Türkiye İhracatçılar Meclisi Başkanı Mustafa Gültepe Mısır devalüasyonuna ilişkin olarak şu ifadeleri kullandı:
"Mısır 2008’den beri Türkiye’nin ilgisini çeken bir ülke. Türk firmaları 2008’den bu yana bu bölgeye zaten yatırım yapmaya başlamıştı. Özellikle Türkiye’deki maliyetlerin yüksekliği ve döviz kuru nedeniyle, insanlar müşteri kaybetmemek ve baskıdan dolayı bölgeye gittiler. Ülkenin vergi avantajı da Türk şirketlerini oraya çekiyor. Özellikle ABD’ye ihracat yapmak isteyen firmalar Mısır’dan vergisiz ihracat yapabiliyor. Türkiye’den ABD’ye ihracat yapıldığı zaman minimum yüzde 20 ile 35 arasında bir vergi oluyor.

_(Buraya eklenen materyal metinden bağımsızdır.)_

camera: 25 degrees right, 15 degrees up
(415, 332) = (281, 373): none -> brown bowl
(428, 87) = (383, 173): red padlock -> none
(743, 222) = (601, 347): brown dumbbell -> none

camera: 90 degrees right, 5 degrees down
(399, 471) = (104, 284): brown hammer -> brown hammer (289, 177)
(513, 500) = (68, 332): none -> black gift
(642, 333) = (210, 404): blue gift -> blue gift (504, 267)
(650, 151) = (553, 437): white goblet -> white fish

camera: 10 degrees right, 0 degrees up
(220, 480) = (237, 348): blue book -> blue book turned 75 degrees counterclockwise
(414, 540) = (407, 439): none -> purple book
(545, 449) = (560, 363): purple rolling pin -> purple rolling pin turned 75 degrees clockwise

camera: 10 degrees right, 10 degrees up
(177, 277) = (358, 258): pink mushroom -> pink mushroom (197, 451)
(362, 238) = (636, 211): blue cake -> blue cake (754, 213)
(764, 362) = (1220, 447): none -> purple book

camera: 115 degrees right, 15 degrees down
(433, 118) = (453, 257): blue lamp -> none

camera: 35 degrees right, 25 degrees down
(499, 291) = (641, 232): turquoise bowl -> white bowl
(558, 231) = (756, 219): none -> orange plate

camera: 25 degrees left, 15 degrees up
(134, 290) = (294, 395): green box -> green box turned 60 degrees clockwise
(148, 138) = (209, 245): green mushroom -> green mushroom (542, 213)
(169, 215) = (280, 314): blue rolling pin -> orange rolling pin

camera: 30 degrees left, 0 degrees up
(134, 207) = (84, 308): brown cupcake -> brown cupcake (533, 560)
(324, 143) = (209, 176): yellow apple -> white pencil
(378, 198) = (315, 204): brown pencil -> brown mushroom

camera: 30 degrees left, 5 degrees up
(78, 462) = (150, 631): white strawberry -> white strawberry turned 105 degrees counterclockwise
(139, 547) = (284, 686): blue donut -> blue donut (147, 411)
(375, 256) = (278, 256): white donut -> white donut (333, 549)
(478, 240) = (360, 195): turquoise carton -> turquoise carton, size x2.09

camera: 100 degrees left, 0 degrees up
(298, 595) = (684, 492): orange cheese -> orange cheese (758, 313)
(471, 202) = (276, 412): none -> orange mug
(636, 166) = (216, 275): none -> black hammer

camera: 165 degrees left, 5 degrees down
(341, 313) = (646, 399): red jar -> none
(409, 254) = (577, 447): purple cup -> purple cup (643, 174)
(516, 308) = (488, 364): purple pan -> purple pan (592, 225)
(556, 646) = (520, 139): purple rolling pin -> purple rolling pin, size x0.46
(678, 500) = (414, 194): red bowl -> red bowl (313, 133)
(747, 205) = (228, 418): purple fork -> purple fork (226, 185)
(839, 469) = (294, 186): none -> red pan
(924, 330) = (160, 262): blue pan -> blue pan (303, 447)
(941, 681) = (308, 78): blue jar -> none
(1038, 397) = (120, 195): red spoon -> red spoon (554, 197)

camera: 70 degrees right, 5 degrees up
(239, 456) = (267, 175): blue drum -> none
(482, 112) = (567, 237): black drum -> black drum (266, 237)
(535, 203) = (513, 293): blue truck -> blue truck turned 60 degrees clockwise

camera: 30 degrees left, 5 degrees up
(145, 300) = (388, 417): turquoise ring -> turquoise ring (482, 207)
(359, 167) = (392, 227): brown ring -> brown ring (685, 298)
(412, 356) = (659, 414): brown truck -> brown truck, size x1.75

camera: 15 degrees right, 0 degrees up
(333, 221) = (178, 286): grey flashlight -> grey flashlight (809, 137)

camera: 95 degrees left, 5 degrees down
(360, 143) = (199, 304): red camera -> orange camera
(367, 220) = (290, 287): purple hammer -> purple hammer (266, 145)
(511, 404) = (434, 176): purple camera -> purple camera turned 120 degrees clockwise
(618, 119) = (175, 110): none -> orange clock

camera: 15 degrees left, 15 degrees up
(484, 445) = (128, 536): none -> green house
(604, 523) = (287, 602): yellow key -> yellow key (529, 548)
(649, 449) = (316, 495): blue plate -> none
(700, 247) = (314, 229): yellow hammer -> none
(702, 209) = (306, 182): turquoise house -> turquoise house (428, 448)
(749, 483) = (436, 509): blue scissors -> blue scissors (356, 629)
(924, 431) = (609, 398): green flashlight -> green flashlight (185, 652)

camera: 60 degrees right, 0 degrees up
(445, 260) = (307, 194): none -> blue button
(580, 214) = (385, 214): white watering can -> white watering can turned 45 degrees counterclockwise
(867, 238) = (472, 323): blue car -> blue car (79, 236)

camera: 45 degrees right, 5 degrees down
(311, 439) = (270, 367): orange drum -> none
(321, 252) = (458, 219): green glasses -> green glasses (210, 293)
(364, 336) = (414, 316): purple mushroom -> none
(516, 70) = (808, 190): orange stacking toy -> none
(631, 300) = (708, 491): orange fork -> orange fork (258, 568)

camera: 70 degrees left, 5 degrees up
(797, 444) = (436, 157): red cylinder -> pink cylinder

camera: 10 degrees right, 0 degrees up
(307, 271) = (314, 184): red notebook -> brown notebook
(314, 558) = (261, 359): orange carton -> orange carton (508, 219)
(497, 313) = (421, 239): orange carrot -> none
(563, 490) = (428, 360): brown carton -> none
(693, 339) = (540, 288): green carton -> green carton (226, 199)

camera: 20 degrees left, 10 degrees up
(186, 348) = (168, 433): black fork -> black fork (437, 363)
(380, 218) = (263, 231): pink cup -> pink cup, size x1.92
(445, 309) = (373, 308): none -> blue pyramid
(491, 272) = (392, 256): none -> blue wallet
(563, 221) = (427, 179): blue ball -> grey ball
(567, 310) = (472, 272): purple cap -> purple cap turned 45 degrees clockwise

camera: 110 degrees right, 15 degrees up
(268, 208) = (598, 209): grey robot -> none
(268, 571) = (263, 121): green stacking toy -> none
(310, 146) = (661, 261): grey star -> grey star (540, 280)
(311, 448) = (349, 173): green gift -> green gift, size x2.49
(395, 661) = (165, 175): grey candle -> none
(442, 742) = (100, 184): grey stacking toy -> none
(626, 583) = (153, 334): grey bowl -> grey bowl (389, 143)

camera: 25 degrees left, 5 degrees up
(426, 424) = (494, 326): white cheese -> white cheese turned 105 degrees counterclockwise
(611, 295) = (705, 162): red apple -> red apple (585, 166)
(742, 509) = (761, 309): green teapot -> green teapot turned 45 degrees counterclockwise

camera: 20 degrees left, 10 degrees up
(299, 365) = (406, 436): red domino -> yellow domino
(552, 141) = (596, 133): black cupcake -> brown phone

Son bir buçuk yılda Türkiye’deki rekabetçilik oranı düştüğü için eski fiyatları veremiyoruz ve rekabet gücümüz düştü. Dolayısıyla emek yoğun olan sektörlerimiz bölgede çalışmak için araştırmaları ve yatırımları çoğaltmıştı. Ülkedeki kriz Türk firmalarını pozitif yönde etkiliyor. Fiyat tutturma konusunda daha avantajlılar. Bir ekonomi kötü oldu diye sevinilsin diye değil ancak Türk şirketleri rekabetçilik konusunda diğer ülkeler arasında daha avantajlı."
Döviz kıtlığı yaşanan Mısır’ın merkez bankası politika faizini 600 baz puan artırarak yüzde 27,25’e çıkarmıştı.
Ülkenin Para Politikası Kurulu, “enflasyonla mücadele sürecini hızlandırmak ve temel enflasyonda düşüş sağlamak amacıyla parasal sıkılaştırma sürecini hızlandırma kararı aldığını” söylemişti.
Ülke daha sonra IMF ile 8 milyar dolarlık bir borç anlaşmasına imza atmıştı.
Türkiye İhracatçılar Meclisi Yönetim Kurulu Üyesi Fikret Kileci de Mısır'daki durumun ihracatçının elini güçlendireceğini söyledi.
Kileci, "İhracatçının kurla ilgili birçok hesabı var. Burada bizden daha avantajlı konuma gelecektir. Biz bundan sonraki süreçte emek yoğun işleri bir şekilde nitelikli işler yapmıyorsak eğer, ya vazgeçmemiz lazım ya da birilerini çalıştırmamız lazım. En kaçınılmaz yöntemlerden birisi bu aslında. Aynı yoldan İtalya, Almanya ve Fransa da geçti. Tüm bu ülkeler geçmişte tekstilin beyni olan ülkeler ve biz de aynı yoldan geçmek zorundayız” değerlendirmelerinde bulundu.